NYIC is described on its website as "a patriotic American Management Consulting firm headquartered in Manhattan." A $10,000 loan advance given to NYIC was later spent at a consumer electronics store and a department store, according to McKeen.

Ma submitted applications to multiple banks to garner additional funds for NYIC. Prosecutors believe these and other documents were fraudulent. In an application to an unnamed bank, headquartered in Manhattan, Ma is said to have requested over $6 million under the Paycheck Protection Program, a forgivable loan authorized by the SBA which was designed to help struggling companies make payroll.

Ma allegedly said on his application that he is a U.S. citizen and that NYIC had 483 employees it had to compensate. On the contrary, Ma is a permanent resident and NYIC "did not pay any wages to any employees in 2019," according to tax records reviewed by McKeen.

Ma also submitted a financial audit reporting over $40 million in revenue for NYIC in 2019. McKeen says this document was fabricated, in addition to a host of other payroll and financial statements purporting to represent the company's condition.
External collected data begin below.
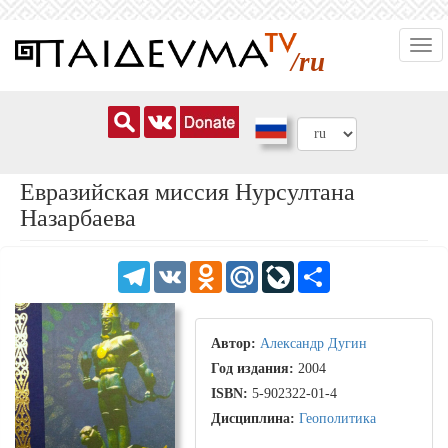
Перейти
Togg
к
/ru
navi
основному
содержанию
Евразийская миссия Нурсултана
Назарбаева
Telegram
VK
Odnoklassniki
Mail.Ru
LiveJournal
Share
Автор:
Александр Дугин
Год издания:
2004
ISBN:
5-902322-01-4
Дисциплина:
Геополитика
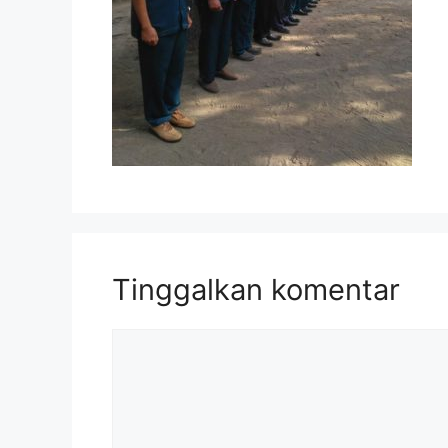
Tinggalkan komentar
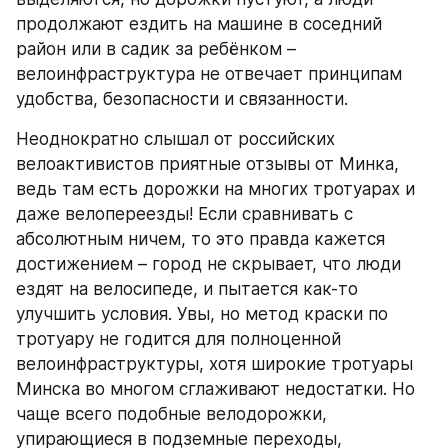
продолжают ездить на машине в соседний 
район или в садик за ребёнком – 
велоинфраструктура не отвечает принципам 
удобства, безопасности и связанности.
Неоднократно слышал от российских 
велоактивистов приятные отзывы от Минка, 
ведь там есть дорожки на многих тротуарах и 
даже велопереезды! Если сравнивать с 
абсолютным ничем, то это правда кажется 
достижением – город не скрывает, что люди 
ездят на велосипеде, и пытается как-то 
улучшить условия. Увы, но метод краски по 
тротуару не годится для полноценной 
велоинфраструктуры, хотя широкие тротуары 
Минска во многом сглаживают недостатки. Но 
чаще всего подобные велодорожки, 
упирающиеся в подземные переходы, 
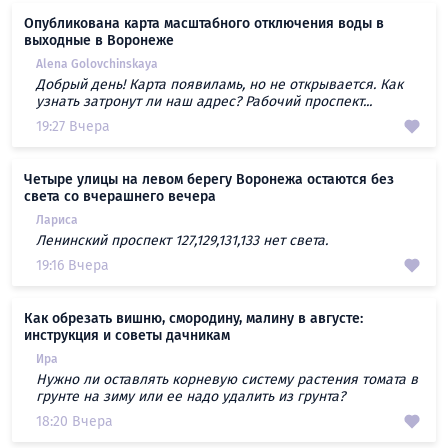
Опубликована карта масштабного отключения воды в
выходные в Воронеже
Alena Golovchinskaya
Добрый день! Карта появиламь, но не открывается. Как
узнать затронут ли наш адрес? Рабочий проспект...
19:27 Вчера
Четыре улицы на левом берегу Воронежа остаются без
света со вчерашнего вечера
Лариса
Ленинский проспект 127,129,131,133 нет света.
19:16 Вчера
Как обрезать вишню, смородину, малину в августе:
инструкция и советы дачникам
Ира
Нужно ли оставлять корневую систему растения томата в
грунте на зиму или ее надо удалить из грунта?
18:20 Вчера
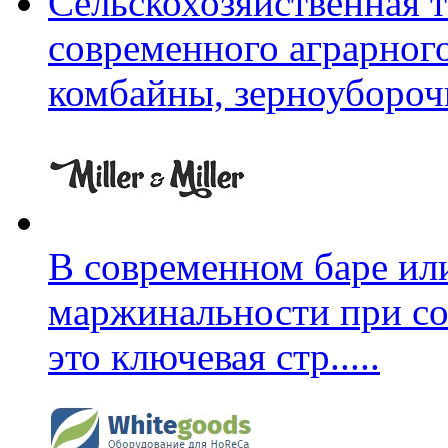
Сельскохозяйственная т
современного аграрного
комбайны, зерноуборо
В современном баре ил
маржинальности при со
это ключевая стр
.....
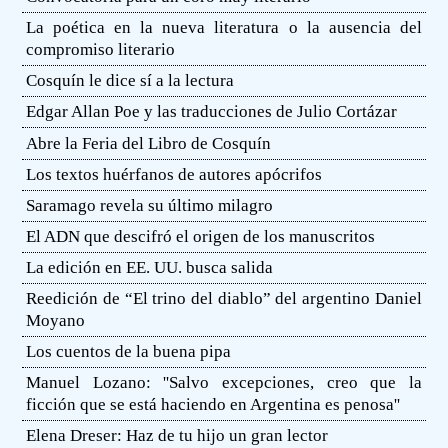
La poética en la nueva literatura o la ausencia del
compromiso literario
Cosquín le dice sí a la lectura
Edgar Allan Poe y las traducciones de Julio Cortázar
Abre la Feria del Libro de Cosquín
Los textos huérfanos de autores apócrifos
Saramago revela su último milagro
El ADN que descifró el origen de los manuscritos
La edición en EE. UU. busca salida
Reedición de “El trino del diablo” del argentino Daniel
Moyano
Los cuentos de la buena pipa
Manuel Lozano: ''Salvo excepciones, creo que la
ficción que se está haciendo en Argentina es penosa''
Elena Dreser: Haz de tu hijo un gran lector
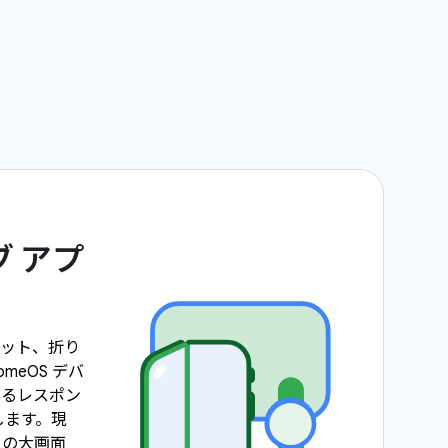
 アプ
レット、折り
meOS デバ
きるレスポン
します。現
以上の大画面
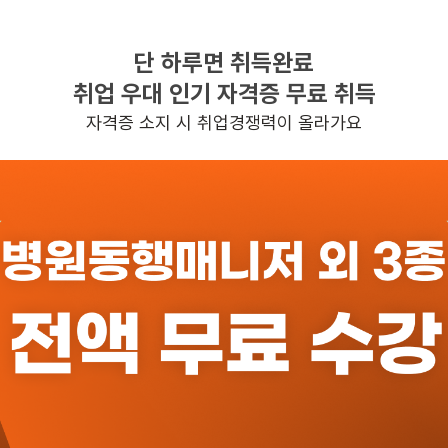
단 하루면 취득완료
찾으시는 조건의 일자리가 없습니다
취업 우대 인기 자격증 무료 취득
더욱더 노력하는 케어파트너가 되겠습니다.
자격증 소지 시 취업경쟁력이 올라가요
반경 3KM 이내의 일자리 확인하기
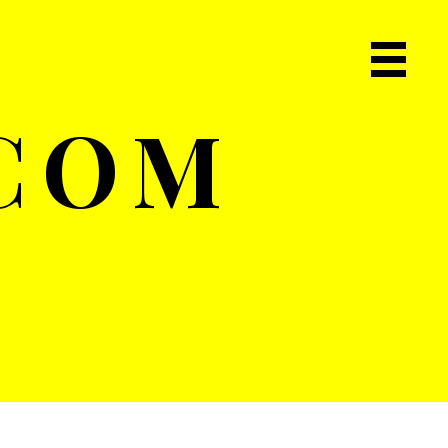
Primary
Navigat
.COM
Menu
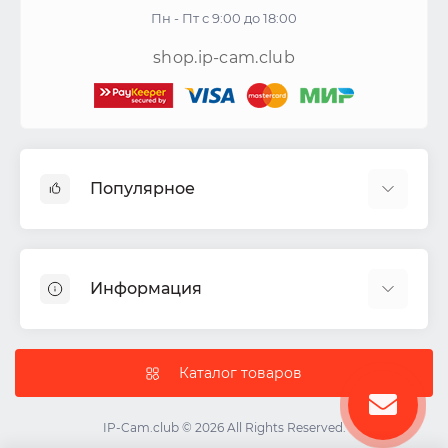
Пн - Пт с 9:00 до 18:00
shop.ip-cam.club
Популярное
Видеокамеры
Видеорегистраторы
Информация
Акустические системы
СКУД
Доставка
Комплекты ИБП
Политика Безопасности
Каталог товаров
IP-камеры
Условия соглашения
Цветные видеодомофоны
О нас
IP-Cam.club © 2026 All Rights Reserved.
ИБП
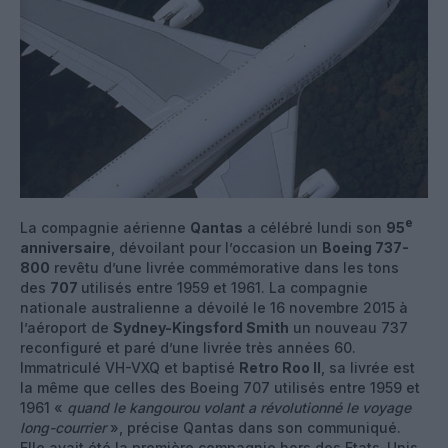
e
La compagnie aérienne
Qantas
a célébré lundi son
95
anniversaire
, dévoilant pour l’occasion un
Boeing 737-
800
revêtu d’une livrée commémorative dans les tons
des
707
utilisés entre 1959 et 1961. La compagnie
nationale australienne a dévoilé le 16 novembre 2015 à
l’aéroport de
Sydney-Kingsford Smith
un nouveau 737
reconfiguré et paré d’une livrée très années 60.
Immatriculé VH-VXQ et baptisé
Retro Roo II
, sa livrée est
la même que celles des Boeing 707 utilisés entre 1959 et
1961 «
quand le kangourou volant a révolutionné le voyage
long-courrier
», précise Qantas dans son communiqué.
Elle avait été la première compagnie hors des Etats-Unis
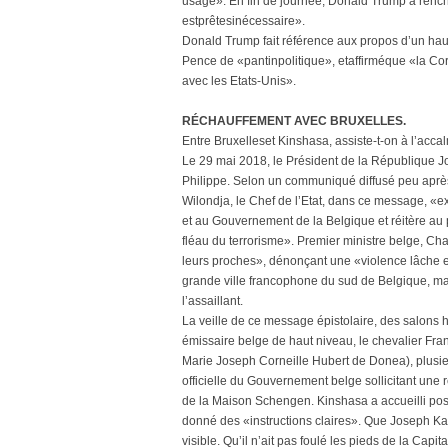
usage». En fin de journée, Donald Trump a renché
estprêtesinécessaire».
Donald Trump fait référence aux propos d’un haut
Pence de «pantinpolitique», etaffirméque «la Co
avec les Etats-Unis».
RÉCHAUFFEMENT AVEC BRUXELLES.
Entre Bruxelleset Kinshasa, assiste-t-on à l’accalm
Le 29 mai 2018, le Président de la République
Philippe. Selon un communiqué diffusé peu après
Wilondja, le Chef de l’Etat, dans ce message, «
et au Gouvernement de la Belgique et réitère au p
fléau du terrorisme». Premier ministre belge, Cha
leurs proches», dénonçant une «violence lâche et 
grande ville francophone du sud de Belgique, mard
l’assaillant.
La veille de ce message épistolaire, des salons hu
émissaire belge de haut niveau, le chevalier Fr
Marie Joseph Corneille Hubert de Donea), plusieur
officielle du Gouvernement belge sollicitant une
de la Maison Schengen. Kinshasa a accueilli posi
donné des «instructions claires». Que Joseph Kabil
visible. Qu’il n’ait pas foulé les pieds de la Cap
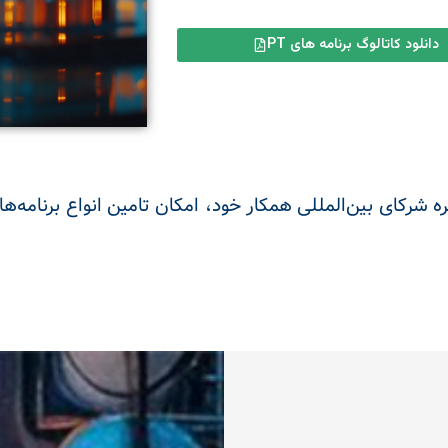
دانلود کاتالوگ برنامه های PT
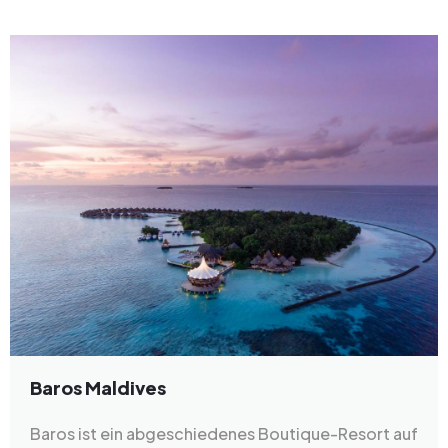
Baros Maldives
Baros ist ein abgeschiedenes Boutique-Resort auf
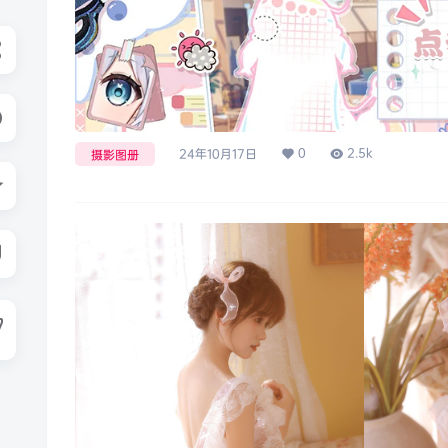
0
2.5k
24年10月17日
摄影图册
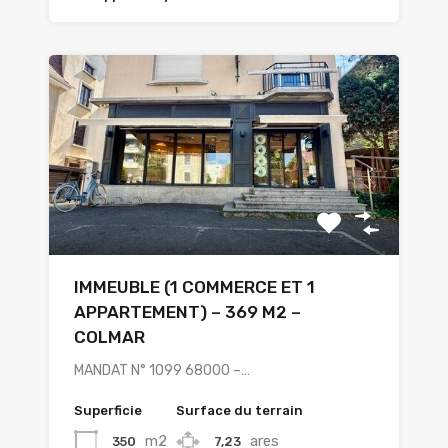
IMMEUBLE (1 COMMERCE ET 1
APPARTEMENT) – 369 M2 –
COLMAR
MANDAT N° 1099 68000 –…
Superficie
Surface du terrain
m2
ares
350
7,23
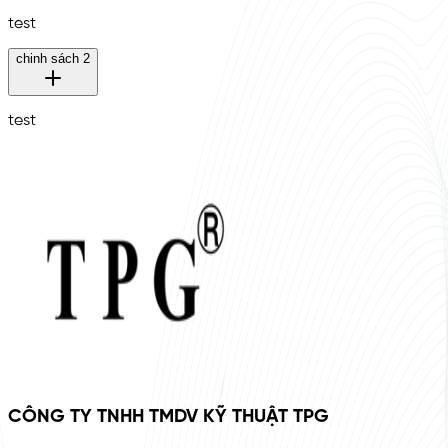
test
chinh sách 2
test
CÔNG TY TNHH TMDV KỸ THUẬT TPG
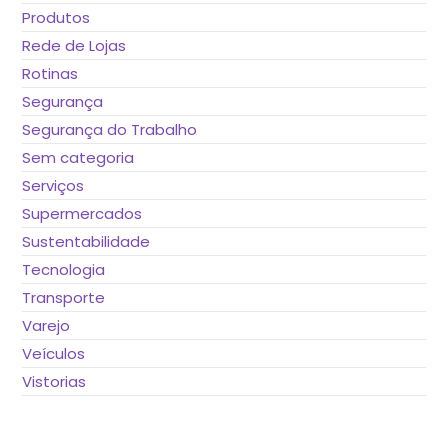
Produtos
Rede de Lojas
Rotinas
Segurança
Segurança do Trabalho
Sem categoria
Serviços
Supermercados
Sustentabilidade
Tecnologia
Transporte
Varejo
Veículos
Vistorias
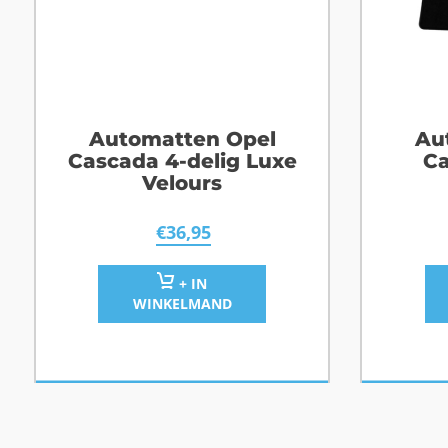
Automatten Opel
Au
Cascada 4-delig Luxe
Ca
Velours
€
36,95
+ IN
WINKELMAND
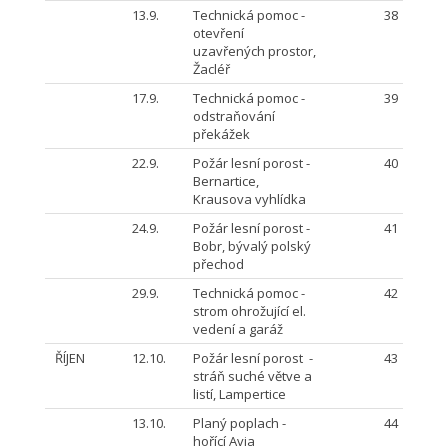
13.9.
Technická pomoc -
38
otevření
uzavřených prostor,
Žacléř
17.9.
Technická pomoc -
39
odstraňování
překážek
22.9.
Požár lesní porost -
40
Bernartice,
Krausova vyhlídka
24.9.
Požár lesní porost -
41
Bobr, bývalý polský
přechod
29.9.
Technická pomoc -
42
strom ohrožující el.
vedení a garáž
ŘÍJEN
12.10.
Požár lesní porost -
43
stráň suché větve a
listí, Lampertice
13.10.
Planý poplach -
44
hořící Avia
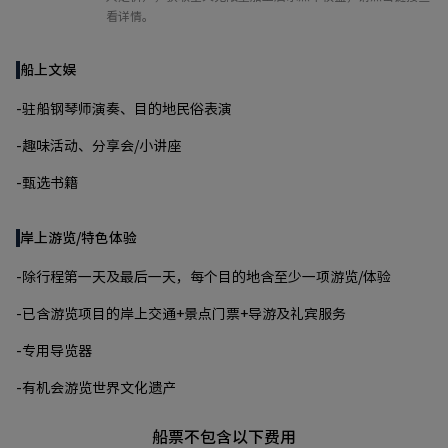
看详情。
船上文娱
-驻船钢琴师演奏、目的地民俗表演
-趣味活动、分享会/小讲座
-甄选书籍
岸上游览/特色体验
-除行程第一天及最后一天，每个目的地含至少一项游览/体验
-已含游览项目的岸上交通+景点门票+导游及礼宾服务
-专用导览器
-有机会游览世界文化遗产
船票不包含以下费用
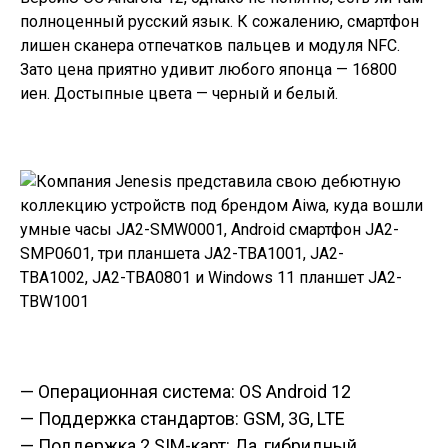
полноценный русский язык. К сожалению, смартфон
лишен сканера отпечатков пальцев и модуля NFC.
Зато цена приятно удивит любого японца — 16800
иен. Достыпные цвета — черный и белый.
— Операционная система: OS Android 12
— Поддержка стандартов: GSM, 3G, LTE
— Поддержка 2 SIM-карт: Да, гибридный,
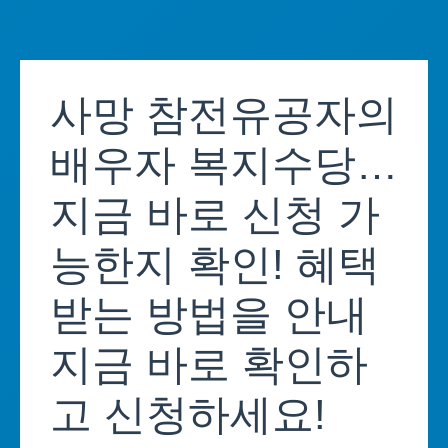
Skip
to
사망 참전유공자의
content
배우자 복지수당…
지금 바로 신청 가
능한지 확인! 혜택
받는 방법을 안내
지금 바로 확인하
고 신청하세요!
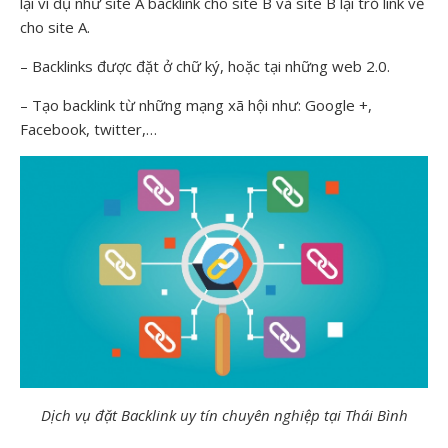
lại ví dụ như site A backlink cho site B và site B lại trỏ link về
cho site A.
– Backlinks được đặt ở chữ ký, hoặc tại những web 2.0.
– Tạo backlink từ những mạng xã hội như: Google +,
Facebook, twitter,…
Dịch vụ đặt Backlink uy tín chuyên nghiệp tại Thái Bình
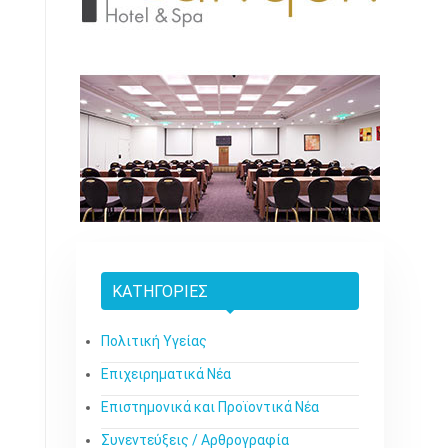
ΚΑΤΗΓΟΡΊΕΣ
Πολιτική Υγείας
Επιχειρηματικά Νέα
Επιστημονικά και Προϊοντικά Νέα
Συνεντεύξεις / Αρθρογραφία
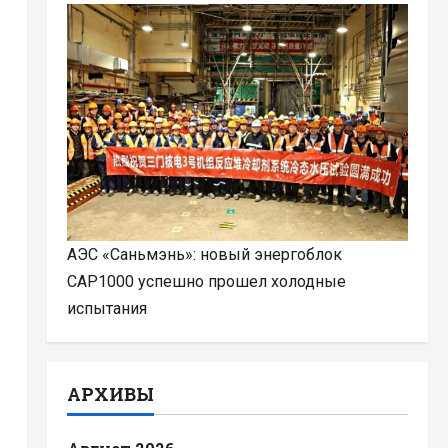
АЭС «Саньмэнь»: новый энергоблок
CAP1000 успешно прошел холодные
испытания
АРХИВЫ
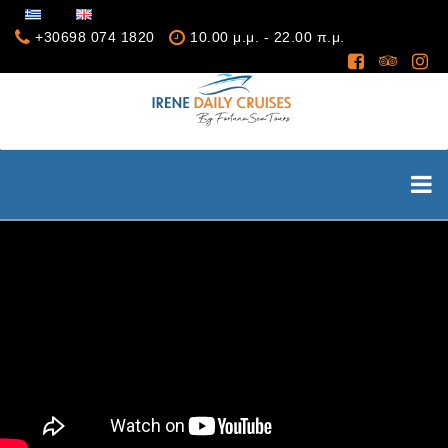
+30698 074 1820
10.00 μ.μ. - 22.00 π.μ.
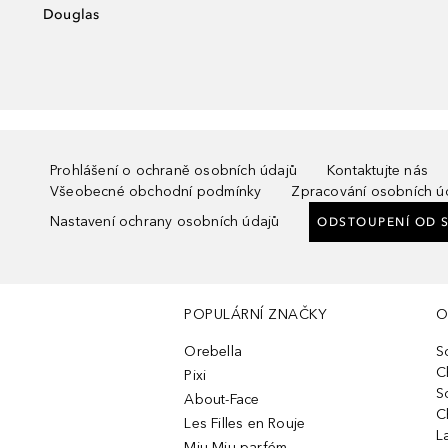
Douglas
Prohlášení o ochraně osobních údajů
Kontaktujte nás
Všeobecné obchodní podmínky
Zpracování osobních ú
Nastavení ochrany osobních údajů
ODSTOUPENÍ OD 
POPULÁRNÍ ZNAČKY
O
Orebella
S
C
Pixi
S
About-Face
C
Les Filles en Rouje
L
Miu Miu parfém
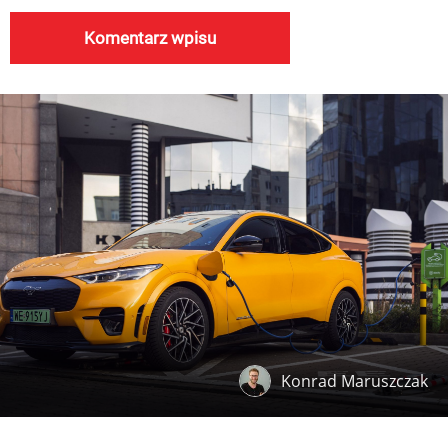
Konrad Maruszczak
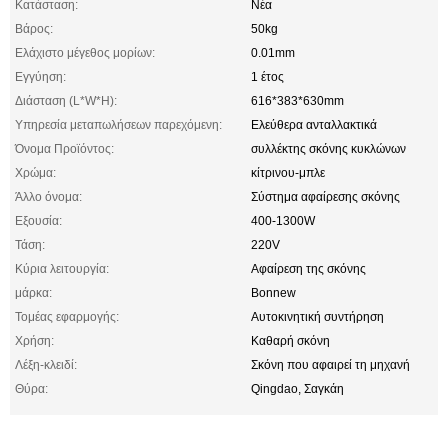
Κατάσταση:
Νέα
Βάρος:
50kg
Ελάχιστο μέγεθος μορίων:
0.01mm
Εγγύηση:
1 έτος
Διάσταση (L*W*H):
616*383*630mm
Υπηρεσία μεταπωλήσεων παρεχόμενη:
Ελεύθερα ανταλλακτικά
Όνομα Προϊόντος:
συλλέκτης σκόνης κυκλώνων
Χρώμα:
κίτρινου-μπλε
Άλλο όνομα:
Σύστημα αφαίρεσης σκόνης
Εξουσία:
400-1300W
Τάση:
220V
Κύρια λειτουργία:
Αφαίρεση της σκόνης
μάρκα:
Bonnew
Τομέας εφαρμογής:
Αυτοκινητική συντήρηση
Χρήση:
Καθαρή σκόνη
Λέξη-κλειδί:
Σκόνη που αφαιρεί τη μηχανή
Θύρα:
Qingdao, Σαγκάη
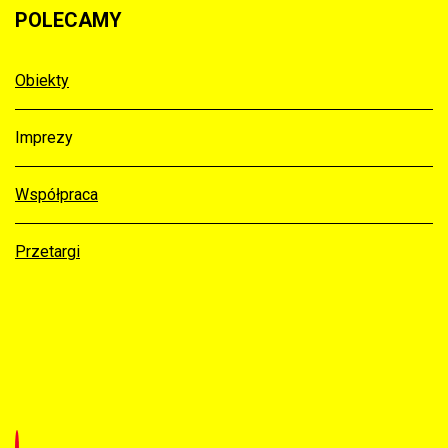
POLECAMY
Obiekty
Imprezy
Współpraca
Przetargi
That loan was denied for potential fraud, and several other similar applications for PPP loans were denied afterward. In one case, a denial prompted Ma to inform the bank that he wanted to withdraw the application "because our company does not want the PPP."

Notwithstanding these setbacks, one bank appears to have actually delivered $800,000 in PPP funds to Ma's other company, Hurley. However, that deposit was later frozen in connection with the FBI's investigation.

Ma also allegedly corresponded with suppliers of personal protective equipment, falsely representing himself as a representative of New York Governor Andrew Cuomo.

"There are many people in desperate need of federal money right now to get them through an unbelievably difficult time," FBI Assistant Director William F. Sweeney Jr. said in a statement. "The last thing they need to hear is that a fraudster allegedly tried to steal millions of dollars for his own selfish use."